The Director breaks Ivan Moody’s Sanctus from the Agnus Dei with another Gesualdo composition, Peccantem Me Quotidie “While I am sinning every day, and yet do not repent.” It is a motet sung as part of Matins. The beautiful piece evokes the fragility of humanity and the sorrow for a sinful nature. Chanticleer has no peer in the performance of this music (save for perhaps the Paul Hillier ensemble, which tends to add a decidedly modern edge to ancient performances). Jennings ends the disc with a second setting of Da Pacem, Domine, one he himself arranged. This piece may be the most perfect minute and a half Chanticleer has ever committed to digital.

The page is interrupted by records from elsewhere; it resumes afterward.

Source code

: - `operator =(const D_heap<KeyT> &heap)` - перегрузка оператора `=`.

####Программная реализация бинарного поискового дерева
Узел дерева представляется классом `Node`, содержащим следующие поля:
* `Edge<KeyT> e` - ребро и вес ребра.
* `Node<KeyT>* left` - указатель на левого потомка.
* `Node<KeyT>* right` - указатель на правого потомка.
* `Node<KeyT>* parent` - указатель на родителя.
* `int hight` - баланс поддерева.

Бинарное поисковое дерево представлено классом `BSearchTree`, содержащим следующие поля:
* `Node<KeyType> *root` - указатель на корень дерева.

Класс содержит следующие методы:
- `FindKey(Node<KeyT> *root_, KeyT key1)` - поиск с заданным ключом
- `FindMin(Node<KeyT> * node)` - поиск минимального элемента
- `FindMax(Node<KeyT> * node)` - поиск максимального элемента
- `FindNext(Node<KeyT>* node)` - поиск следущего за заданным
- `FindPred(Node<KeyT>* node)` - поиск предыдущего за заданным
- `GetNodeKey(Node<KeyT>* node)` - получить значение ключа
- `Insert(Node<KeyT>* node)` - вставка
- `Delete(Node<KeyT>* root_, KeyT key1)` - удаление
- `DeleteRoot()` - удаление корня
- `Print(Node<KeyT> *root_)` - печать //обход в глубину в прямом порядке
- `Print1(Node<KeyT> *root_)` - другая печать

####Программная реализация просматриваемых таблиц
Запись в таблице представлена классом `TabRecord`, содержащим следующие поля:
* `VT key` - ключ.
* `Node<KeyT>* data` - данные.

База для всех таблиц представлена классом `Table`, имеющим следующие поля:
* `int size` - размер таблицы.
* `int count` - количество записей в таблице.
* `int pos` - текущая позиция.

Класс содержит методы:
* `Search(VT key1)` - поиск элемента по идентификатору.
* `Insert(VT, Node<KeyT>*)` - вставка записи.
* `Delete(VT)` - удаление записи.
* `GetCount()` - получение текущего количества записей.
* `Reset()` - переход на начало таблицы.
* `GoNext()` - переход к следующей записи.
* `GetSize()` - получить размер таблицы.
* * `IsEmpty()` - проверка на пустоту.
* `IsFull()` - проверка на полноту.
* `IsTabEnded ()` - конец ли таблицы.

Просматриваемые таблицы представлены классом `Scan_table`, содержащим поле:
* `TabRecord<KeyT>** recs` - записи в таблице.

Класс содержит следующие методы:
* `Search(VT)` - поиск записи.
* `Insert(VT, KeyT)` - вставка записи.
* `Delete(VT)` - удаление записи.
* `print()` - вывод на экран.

Da pacem, Domine, in diebus nostris
Quia non est alius
Qui pugnet pro nobis
Nisi tu Deus noster.


The voices rise like the frosted breath of prayer in some long ago monastery, “Numb were the Beadsman’s fingers, while he told / His rosary, and while his frosted breath, / Like pious incense from a censer old, / Seem’d taking flight for heaven.”

Personnel:

Matthew D. Oltman, Alan Reinhardt, Gabe Lewis-O'Connor, Eric S. Brenner, Eric Alatorre, Todd Wedge, Brian Hinman, Michael McNeil, Adam Ward, Jace Wittig, Dylan Hostetter, William Sauerland, Joseph Jennings- Musical Director

Selections:

Da Pacem, Domine – plainsong; Deus, Deus Meus, Respice in Me - Andrea Gabrieli (1510-1586); Kyrie - Douglas J. Cuomo (b.1958); (Gloria) Everywhere - Kamran Ince (b.1960); O Vos Omnes (V. from Responsoria -Sabbato Sancto) - Carlo Gesualdo (1560-1613); Aestimatus Sum - Carlo Gesualdo (1560-1613); Credo/Ani Ma'Amin - Shulamit Ran (b.1949); O Salutaris Hostia - Andrea Gabrieli; Ravenna Sanctus - Ivan Moody (b.1964); Peccantem Me Quotidie - Carlo Gesualdo (1560-1613); Agnus Dei - Michael McGlynn (b.1964); Da Pacem, Domine - plainsong (arr. Joseph H. Jennings).